◆ **PROBLEM STATEMENT**:
All the entries below should be reproduced exactly.

───── WORKING DATA

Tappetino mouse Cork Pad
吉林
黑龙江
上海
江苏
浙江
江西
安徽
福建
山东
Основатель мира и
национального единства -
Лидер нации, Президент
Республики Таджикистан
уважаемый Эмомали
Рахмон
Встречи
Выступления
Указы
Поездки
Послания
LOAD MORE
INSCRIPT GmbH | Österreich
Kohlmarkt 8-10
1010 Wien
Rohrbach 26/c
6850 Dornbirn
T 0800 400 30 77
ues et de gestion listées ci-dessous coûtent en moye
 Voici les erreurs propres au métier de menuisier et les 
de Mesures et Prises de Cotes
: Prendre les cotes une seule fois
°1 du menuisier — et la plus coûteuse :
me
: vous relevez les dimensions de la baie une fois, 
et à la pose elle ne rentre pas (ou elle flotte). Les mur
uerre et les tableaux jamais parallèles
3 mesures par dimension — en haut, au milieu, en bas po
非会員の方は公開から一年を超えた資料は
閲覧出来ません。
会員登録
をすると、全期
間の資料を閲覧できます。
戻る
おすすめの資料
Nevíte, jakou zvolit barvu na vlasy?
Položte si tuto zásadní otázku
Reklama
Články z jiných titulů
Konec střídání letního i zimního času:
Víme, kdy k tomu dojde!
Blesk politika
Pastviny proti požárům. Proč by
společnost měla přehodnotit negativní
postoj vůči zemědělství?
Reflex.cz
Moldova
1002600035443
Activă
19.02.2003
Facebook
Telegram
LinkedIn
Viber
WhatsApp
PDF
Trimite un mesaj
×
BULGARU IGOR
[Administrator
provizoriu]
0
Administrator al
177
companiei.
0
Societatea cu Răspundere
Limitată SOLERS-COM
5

──────────

◆ **WRITTEN ANSWER**:
Tappetino mouse Cork Pad
吉林
黑龙江
上海
江苏
浙江
江西
安徽
福建
山东
Основатель мира и
национального единства -
Лидер нации, Президент
Республики Таджикистан
уважаемый Эмомали
Рахмон
Встречи
Выступления
Указы
Поездки
Послания
LOAD MORE
INSCRIPT GmbH | Österreich
Kohlmarkt 8-10
1010 Wien
Rohrbach 26/c
6850 Dornbirn
T 0800 400 30 77
ues et de gestion listées ci-dessous coûtent en moye
 Voici les erreurs propres au métier de menuisier et les 
de Mesures et Prises de Cotes
: Prendre les cotes une seule fois
°1 du menuisier — et la plus coûteuse :
me
: vous relevez les dimensions de la baie une fois, 
et à la pose elle ne rentre pas (ou elle flotte). Les mur
uerre et les tableaux jamais parallèles
3 mesures par dimension — en haut, au milieu, en bas po
非会員の方は公開から一年を超えた資料は
閲覧出来ません。
会員登録
をすると、全期
間の資料を閲覧できます。
戻る
おすすめの資料
Nevíte, jakou zvolit barvu na vlasy?
Položte si tuto zásadní otázku
Reklama
Články z jiných titulů
Konec střídání letního i zimního času:
Víme, kdy k tomu dojde!
Blesk politika
Pastviny proti požárům. Proč by
společnost měla přehodnotit negativní
postoj vůči zemědělství?
Reflex.cz
Moldova
1002600035443
Activă
19.02.2003
Facebook
Telegram
LinkedIn
Viber
WhatsApp
PDF
Trimite un mesaj
×
BULGARU IGOR
[Administrator
provizoriu]
0
Administrator al
177
companiei.
0
Societatea cu Răspundere
Limitată SOLERS-COM
5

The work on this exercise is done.